Apakah Pasar Modal Hanya ‘Judi Legal’?
Pasar modal selama ini digambarkan sebagai salah satu instrumen keuangan yang legal, terstruktur, dan menjadi tulang punggung perekonomian modern. Banyak orang didorong untuk menjadi investor—baik melalui pembelian saham, obligasi, reksa dana, dan sebagainya—dengan iming-iming keuntungan atau dividen yang besar. Namun ketika kita menelusuri lebih dalam, terutama dari perspektif hukum, muncul pertanyaan besar yang provokatif namun relevan: apakah pasar modal hanyalah bentuk lain dari ‘judi legal’? Hal ini bukan dimaksudkan untuk menyamakan sepenuhnya antara investasi dan perjudian, melainkan untuk menyoroti ketidakpastian hukum dan ketiadaan perlindungan nyata terhadap kerugian investor, sebagaimana terjadi dalam beberapa tragedi ekonomi belakangan ini.
Berdasarkan Undang-Undang Nomor 8 Tahun 1995 tentang Pasar Modal, negara sebenarnya telah menetapkan mekanisme perlindungan hukum bagi investor. Namun, bentuk perlindungan ini hanya sebatas pada pelarangan informasi yang menyesatkan, kewajiban keterbukaan informasi dari emiten, dan pengawasan melalui otoritas. Perlindungan tersebut bersifat administratif dan preventif, bukan dalam bentuk ganti rugi atas kerugian yang diderita investor akibat penurunan nilai saham atau pailitnya suatu perusahaan.
Demikian pula, dalam Undang-Undang Nomor 21 Tahun 2011 tentang Otoritas Jasa Keuangan, tidak ditemukan satu pasal pun yang menyatakan bahwa OJK bertanggung jawab atas kerugian investor secara langsung. OJK hanya berfungsi sebagai pengawas dan regulator, bukan penjamin atau penyelamat dana publik. Ini menunjukkan bahwa dalam kerangka hukum nasional, investor sepenuhnya menanggung risiko investasi mereka sendiri, tanpa ada jaminan hukum sebagaimana yang dinikmati dalam sektor lain seperti asuransi.
Baca juga: Riba Menurut Hukum Perbankan Islam
Perbandingan paling sederhana dapat diambil dari dunia nyata: seorang pemilik mobil bisa mengasuransikan kendaraannya terhadap risiko kehilangan atau kerusakan, dan jika terjadi musibah, pihak asuransi bertanggung jawab untuk mengganti kerugian. Namun berbeda dengan investor pasar modal yang “menaruh” uangnya ke perusahaan tanpa jaminan atas masa depan aset tersebut. Ketika saham jatuh atau perusahaan bangkrut, investor tidak mendapat perlindungan atau ganti rugi apa pun. Ini menjadi sorotan tajam terutama dalam tragedi penurunan IHSG di awal tahun 2025, di mana ribuan investor mengalami kerugian besar karena penurunan nilai indeks yang signifikan. Bahkan beberapa perusahaan nyaris bangkrut, dan tidak ada bentuk perlindungan hukum langsung yang mampu mengkompensasi kerugian para investor.

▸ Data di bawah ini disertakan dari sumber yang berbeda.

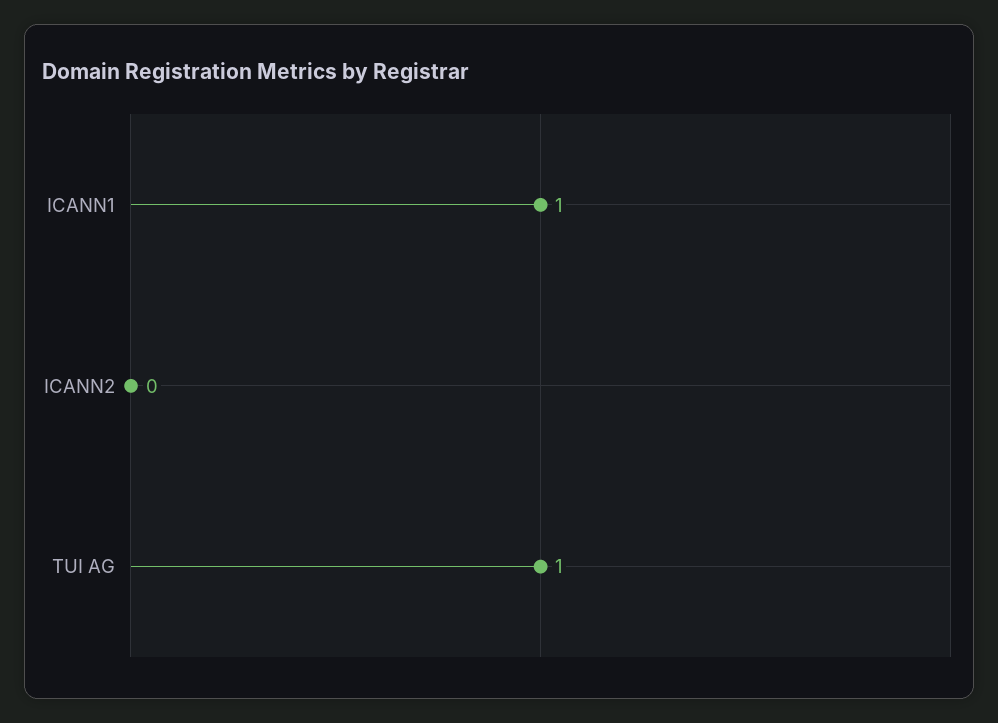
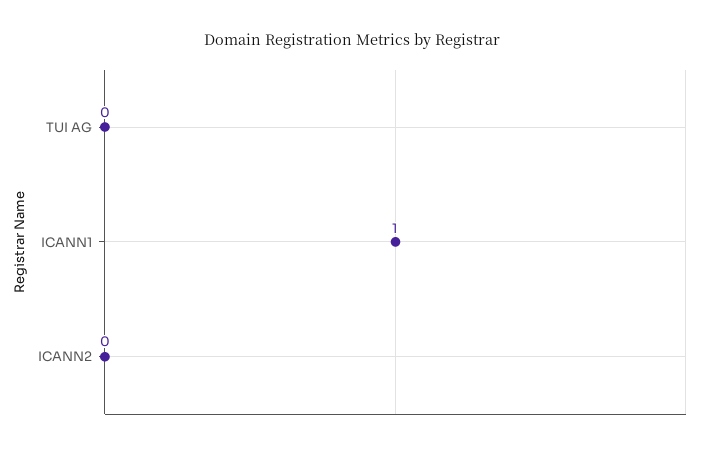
  {
    "ICANN1": 1,
    "ICANN2": 0,
-   "TUI AG": 1
+   "TUI AG": 0
  }

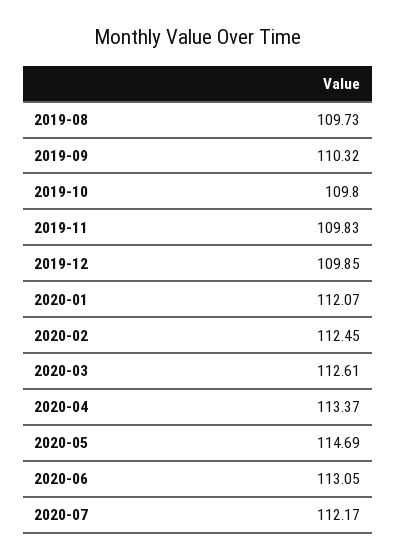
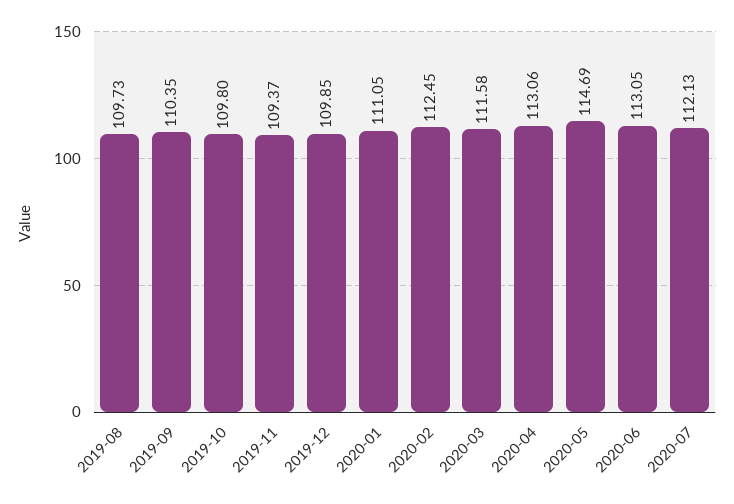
  {
    "2019-08": 109.73,
-   "2019-09": 110.32,
+   "2019-09": 110.35,
    "2019-10": 109.8,
-   "2019-11": 109.83,
+   "2019-11": 109.37,
    "2019-12": 109.85,
-   "2020-01": 112.07,
+   "2020-01": 111.05,
    "2020-02": 112.45,
-   "2020-03": 112.61,
+   "2020-03": 111.58,
-   "2020-04": 113.37,
+   "2020-04": 113.06,
    "2020-05": 114.69,
    "2020-06": 113.05,
-   "2020-07": 112.17
+   "2020-07": 112.13
  }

Sementara itu, jika kita menelisik secara objektif, perjudian memiliki karakteristik yang serupa: menanamkan sejumlah modal dengan harapan mendapatkan imbal hasil yang lebih besar, tanpa adanya jaminan. Bahkan dalam beberapa sistem judi profesional, terdapat metode, algoritma, dan analisis yang digunakan untuk meminimalkan risiko. Maka menjadi relevan jika publik mempertanyakan, di manakah letak perbedaan prinsipil antara investasi yang dilegalkan negara dan praktik judi yang dikriminalkan? Jika keduanya sama-sama mengandung unsur spekulasi dan tidak memberikan perlindungan atas kerugian, apakah legalitas investasi hanya sebatas formalitas administratif?
Baca juga: Cerdas Secara Finansial, Strategi Investasi Pasar Modal bagi Generasi Muda di Indonesia
Oleh karena itu, penting bagi pemerintah untuk mengevaluasi kembali posisi hukum investor di pasar modal. Sudah saatnya ada mekanisme perlindungan yang substantif terhadap kerugian investor—baik melalui skema asuransi investasi, lembaga penjamin dana, atau kebijakan fiskal yang lebih inklusif. Pasar modal tidak boleh menjadi tempat di mana negara hanya bertindak sebagai penonton yang menyaksikan masyarakatnya menderita kerugian demi kerugian. Jika investasi terus dipromosikan tanpa perlindungan yang setara, maka label ‘judi legal’ pada pasar modal bukan hanya provokatif, tapi bisa menjadi kenyataan yang menyakitkan.